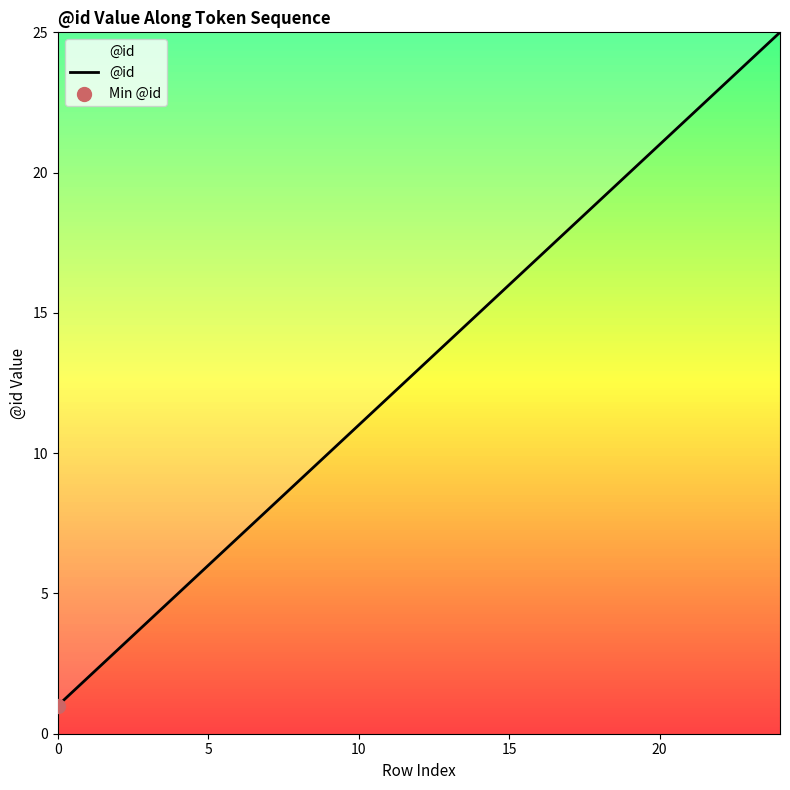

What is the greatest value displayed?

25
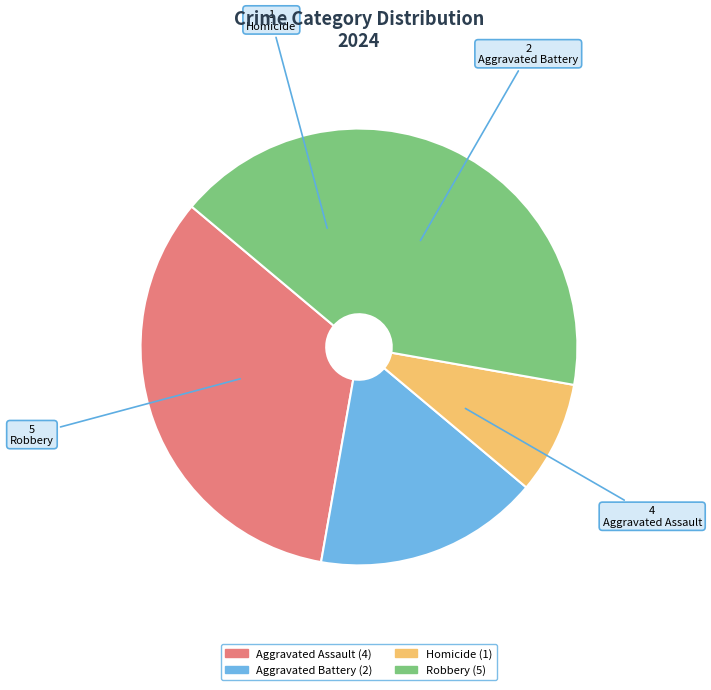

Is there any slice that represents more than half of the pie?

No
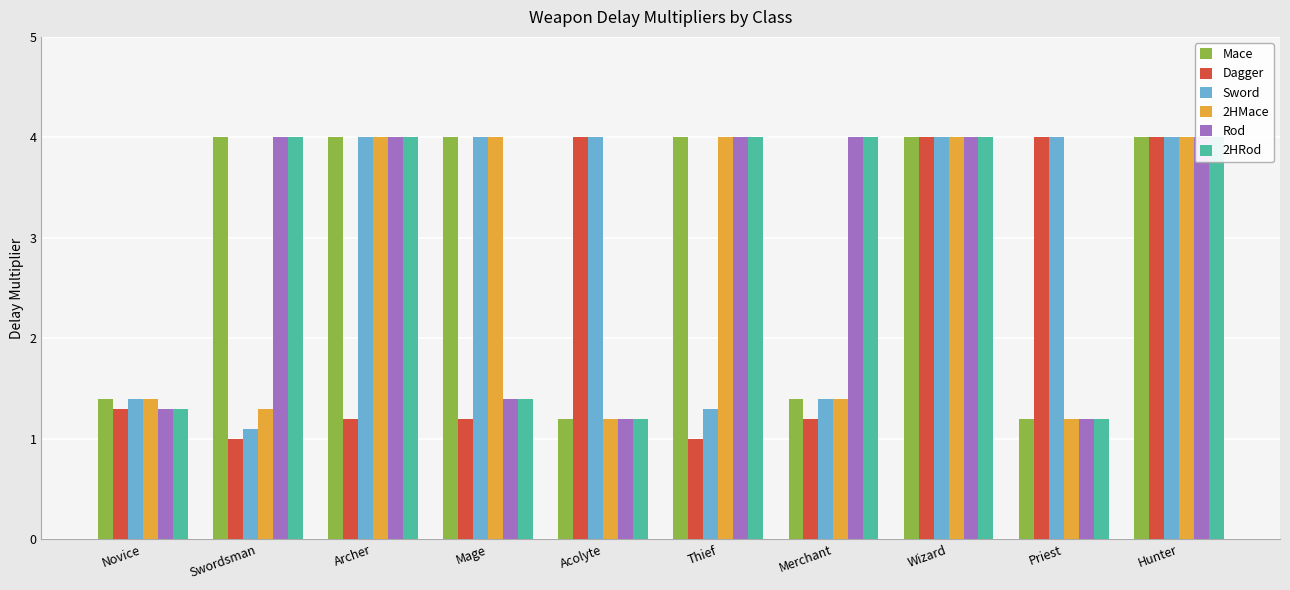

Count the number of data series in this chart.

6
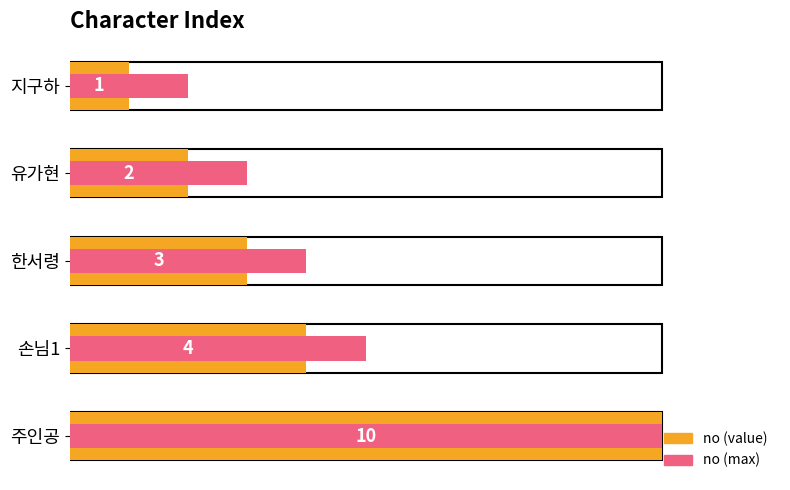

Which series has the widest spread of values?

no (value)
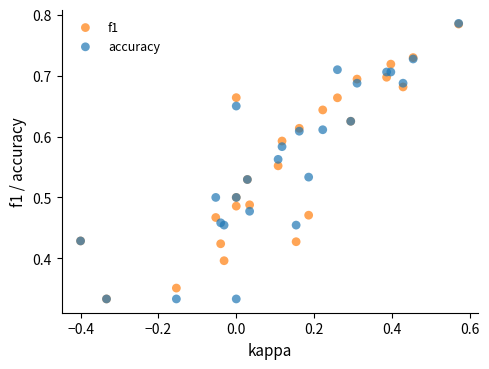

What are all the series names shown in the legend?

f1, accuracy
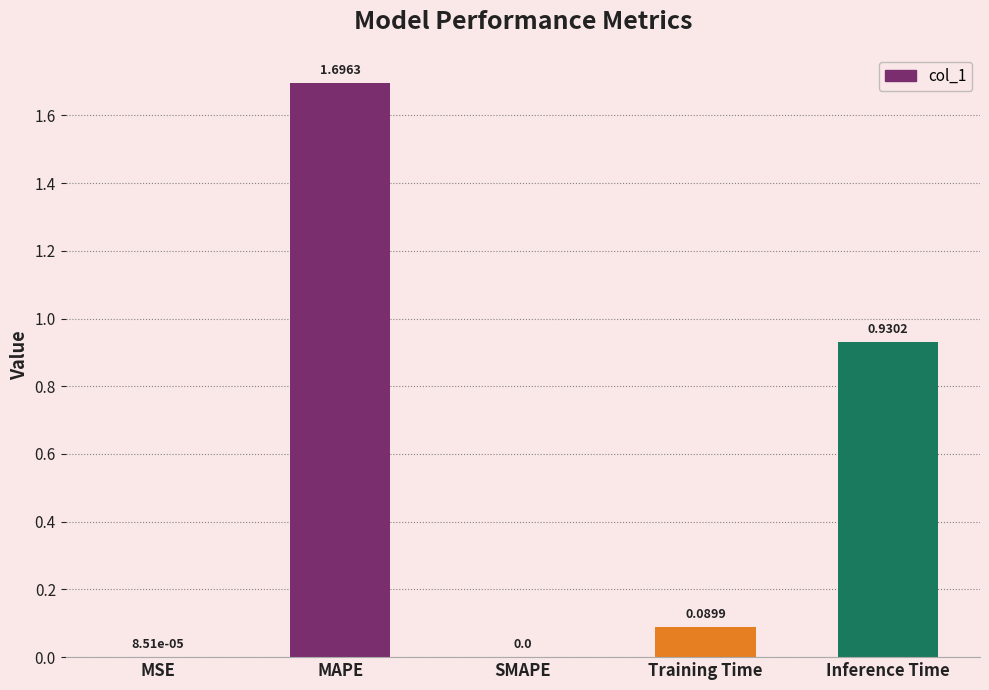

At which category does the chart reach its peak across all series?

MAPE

-*-*-

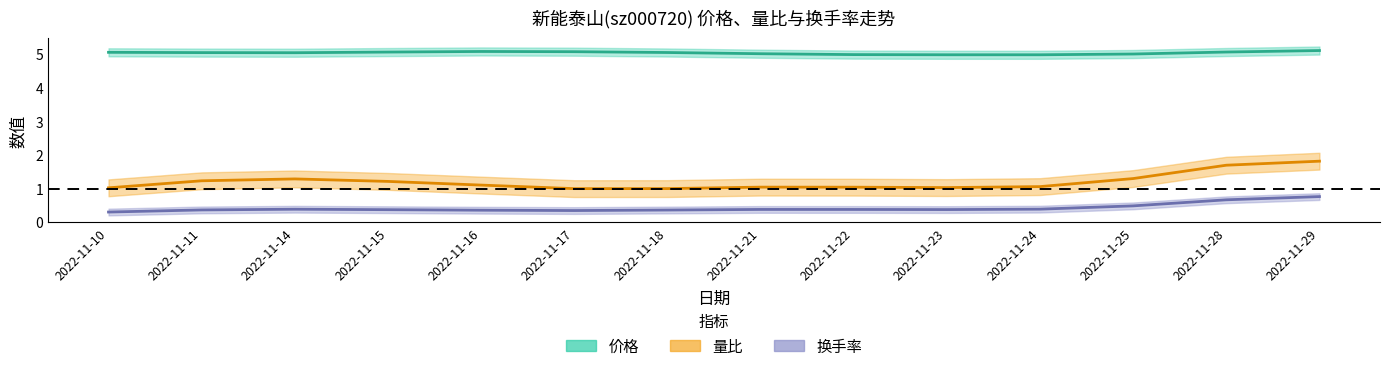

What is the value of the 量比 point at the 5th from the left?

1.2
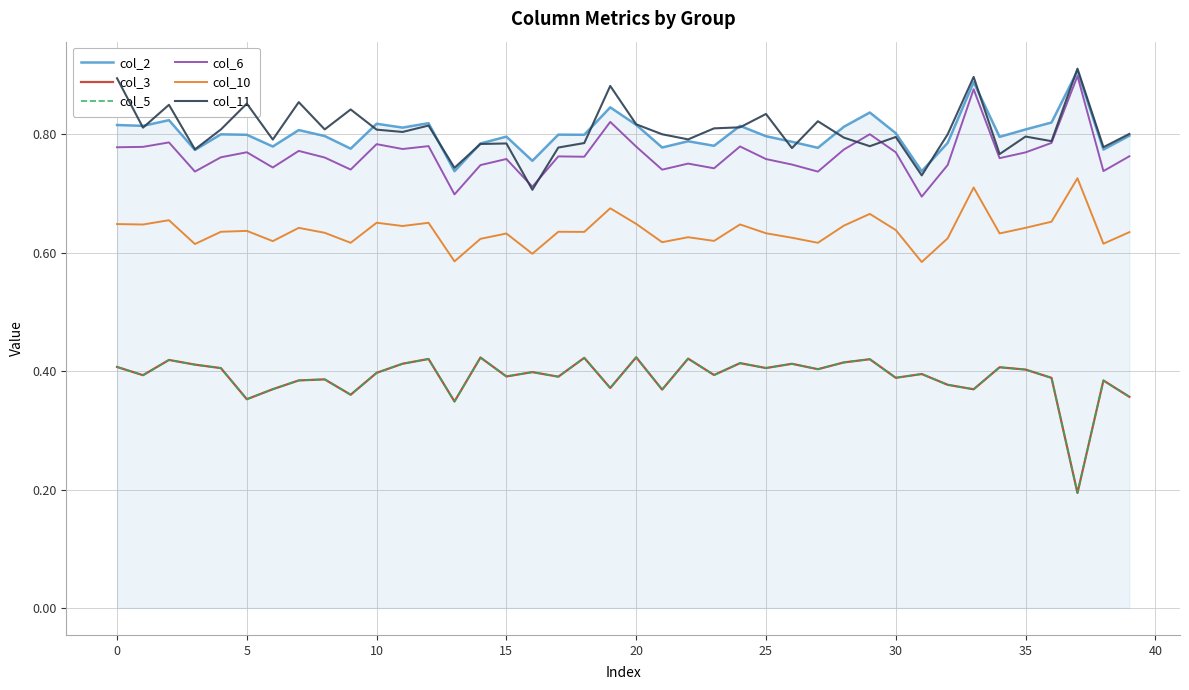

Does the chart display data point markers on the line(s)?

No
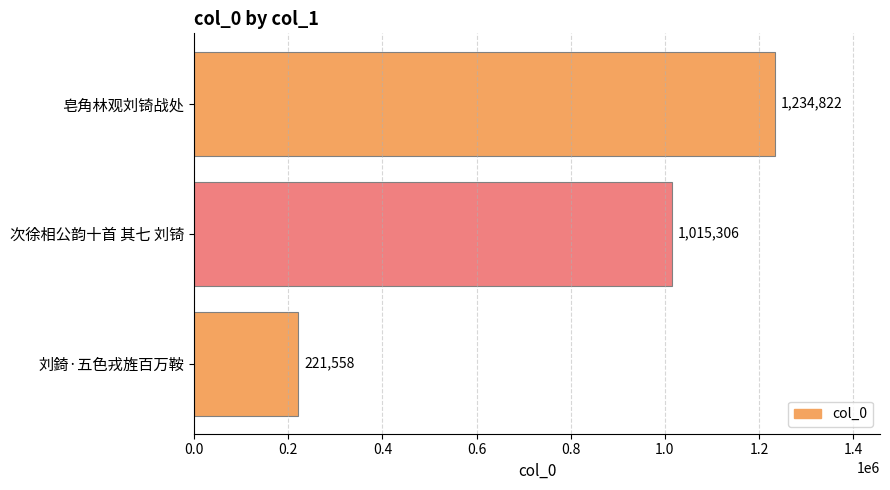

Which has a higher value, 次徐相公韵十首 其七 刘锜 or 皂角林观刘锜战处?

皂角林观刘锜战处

-*-*-

_Aim of the exercise_. Rewrite the records starting at the line containing "f1, accuracy" and ending at the line containing "At which category", replacing "peak" with "maximum" and leaving everything else unchanged. Omit the pictures.

_Exercise output_.
f1, accuracy

At which category does the chart reach its maximum across all series?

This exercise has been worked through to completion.